Doing more research, I quickly learned this film was in the Criterion Collection and in the National Film Registry, part of me knew I had to give this film a real chance and see why critics call it, ‘the most pure American road movie ever made‘.
I would had never even heard of Two Lane Blacktop if it wasn’t for Dennis, and to see anything Dennis did around this period in his life, as he was healthy and sober, is a real treat for Beach Boys fans (such as myself!!).
With that being said, it should be noted this film is rare and not easily found on TV or streaming. It earned a cult status right from the get go in 1971, with Universal head Lew Wasserman hating the film, telling the marketing/ PR departments to kill any and all publicity about it.
The premise of Two Lane isn’t really explainable, there is no legit plot. Its real focus is on the characters: what they do and who they encounter on the open road. James Taylor is The Driver, Dennis plays The Mechanic, Laurie Bird goes by The Girl, and Warren Oates is referred to as GTO (yes, he is called after his car). We never find out their real names, and aside from Oates, none of the others ever did a movie before.
Basically, The Driver and Mechanic drive around on the open road picking up hitchhikers and participate in drag races for money. They may be ‘partners on the road’ but that’s it~ they don’t even talk to each other besides saying vital information, such as their next stop or what part of the car needs to be fixed. To say they are friends isn’t a description of how they are together- yet at the same time, they have a great dynamic.
The only real hint of plot comes when The Girl wanders in their car when they stop at a diner, and later when GTO challenges them on a cross country race for the pink slip to the loser’s car- and even then, it’s not even important to the film. This movie is more so a time capsule about America in the early 1970s: gas stations, the open road, diners, cars, the landscapes of small towns- even vintage advertising.
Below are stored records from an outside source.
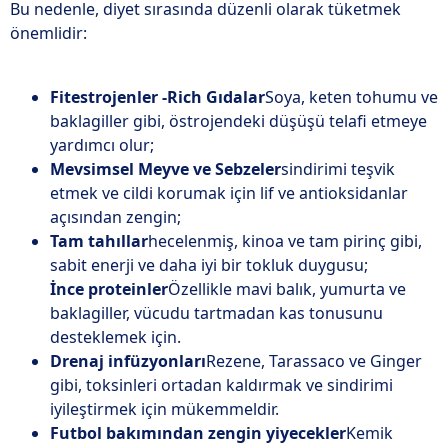
Bu nedenle, diyet sırasında düzenli olarak tüketmek
önemlidir:
Fitestrojenler -Rich Gıdalar
Soya, keten tohumu ve
baklagiller gibi, östrojendeki düşüşü telafi etmeye
yardımcı olur;
Mevsimsel Meyve ve Sebzeler
sindirimi teşvik
etmek ve cildi korumak için lif ve antioksidanlar
açısından zengin;
Tam tahıllar
hecelenmiş, kinoa ve tam pirinç gibi,
sabit enerji ve daha iyi bir tokluk duygusu;
İnce proteinler
Özellikle mavi balık, yumurta ve
baklagiller, vücudu tartmadan kas tonusunu
desteklemek için.
Drenaj infüzyonları
Rezene, Tarassaco ve Ginger
gibi, toksinleri ortadan kaldırmak ve sindirimi
iyileştirmek için mükemmeldir.
Futbol bakımından zengin yiyecekler
Kemik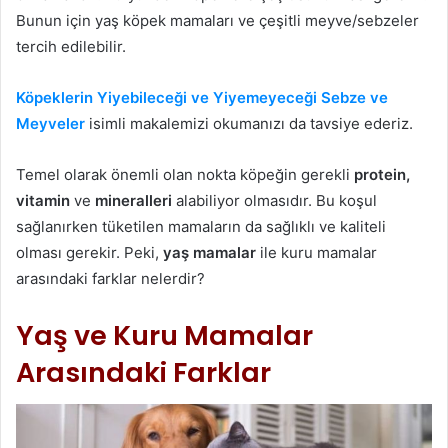
Bunun için yaş köpek mamaları ve çeşitli meyve/sebzeler
tercih edilebilir.
Köpeklerin Yiyebileceği ve Yiyemeyeceği Sebze ve
Meyveler
isimli makalemizi okumanızı da tavsiye ederiz.
Temel olarak önemli olan nokta köpeğin gerekli
protein,
vitamin
ve
mineralleri
alabiliyor olmasıdır. Bu koşul
sağlanırken tüketilen mamaların da sağlıklı ve kaliteli
olması gerekir. Peki,
yaş mamalar
ile kuru mamalar
arasındaki farklar nelerdir?
Yaş ve Kuru Mamalar
Arasındaki Farklar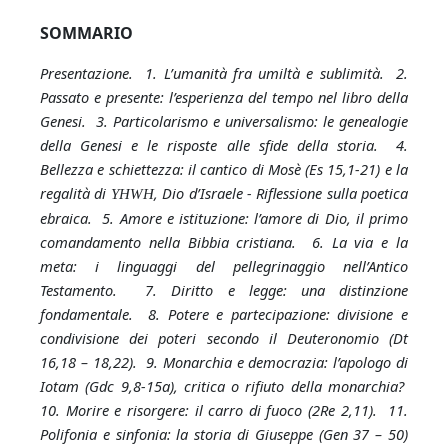
SOMMARIO
Presentazione. 1. L’umanità fra umiltà e sublimità. 2.
Passato e presente: l’esperienza del tempo nel libro della
Genesi. 3. Particolarismo e universalismo: le genealogie
della Genesi e le risposte alle sfide della storia. 4.
Bellezza e schiettezza: il cantico di Mosè (Es 15,1-21) e la
regalità di
, Dio d’Israele - Riflessione sulla poetica
YHWH
ebraica. 5. Amore e istituzione: l’amore di Dio, il primo
comandamento nella Bibbia cristiana. 6. La via e la
meta: i linguaggi del pellegrinaggio nell’Antico
Testamento. 7. Diritto e legge: una distinzione
fondamentale. 8. Potere e partecipazione: divisione e
condivisione dei poteri secondo il Deuteronomio (Dt
16,18 – 18,22). 9. Monarchia e democrazia: l’apologo di
Iotam (Gdc 9,8-15a), critica o rifiuto della monarchia?
10. Morire e risorgere: il carro di fuoco (2Re 2,11). 11.
Polifonia e sinfonia: la storia di Giuseppe (Gen 37 – 50)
Its easy to compare this movie to 1969’s Easy Rider, but I would beg to differ arguing this movie is the flip side of the coin. Its minimalist qualities and uncertain, flaky premise make it a more “laid back” movie of the New Hollywood era. However, I would be lying of I said this film is something you can half ignore while watching- as everything you see is pure cinema; and its similar to a silent film in that regard. If you watch it straightforward its going to be boring, but if you concentrate on the character’s motive’s and what they are doing- it turns into a complex film with many layers to be thought about.
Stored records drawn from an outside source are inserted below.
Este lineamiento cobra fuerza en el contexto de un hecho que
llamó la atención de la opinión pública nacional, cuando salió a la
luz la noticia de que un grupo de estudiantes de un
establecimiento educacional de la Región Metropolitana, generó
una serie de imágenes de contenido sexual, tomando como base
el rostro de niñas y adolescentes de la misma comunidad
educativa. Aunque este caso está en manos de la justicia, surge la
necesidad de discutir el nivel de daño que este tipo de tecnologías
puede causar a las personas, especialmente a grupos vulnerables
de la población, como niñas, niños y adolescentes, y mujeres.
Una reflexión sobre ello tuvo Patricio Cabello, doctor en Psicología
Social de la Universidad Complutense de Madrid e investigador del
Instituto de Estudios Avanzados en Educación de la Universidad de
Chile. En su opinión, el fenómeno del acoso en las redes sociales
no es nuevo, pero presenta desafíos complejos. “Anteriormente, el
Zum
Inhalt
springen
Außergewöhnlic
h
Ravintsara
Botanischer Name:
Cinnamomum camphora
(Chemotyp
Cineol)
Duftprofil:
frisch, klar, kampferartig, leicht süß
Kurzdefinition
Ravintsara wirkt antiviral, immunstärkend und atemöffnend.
I came away from this film being totally saddened by the fact I was back in my own world, as the atmosphere it creates is a whole different one. I wanted to remain in the world of being on the road and in that feeling of being carefree. I was dying to find out more about these people who drove around in their car looking for life’s adventures. It was a bit slow in some parts, but it more than made up for it with its scenery and racing parts- (queue the lyric: TACH IT UP, TACH IT UP, BUDDY GONNA SHUT YOU DOWN!)
Overall, Two Lane Blacktop is certainly not for everyone, but for those who are interested: it’s a slow ride to savor- and take over again.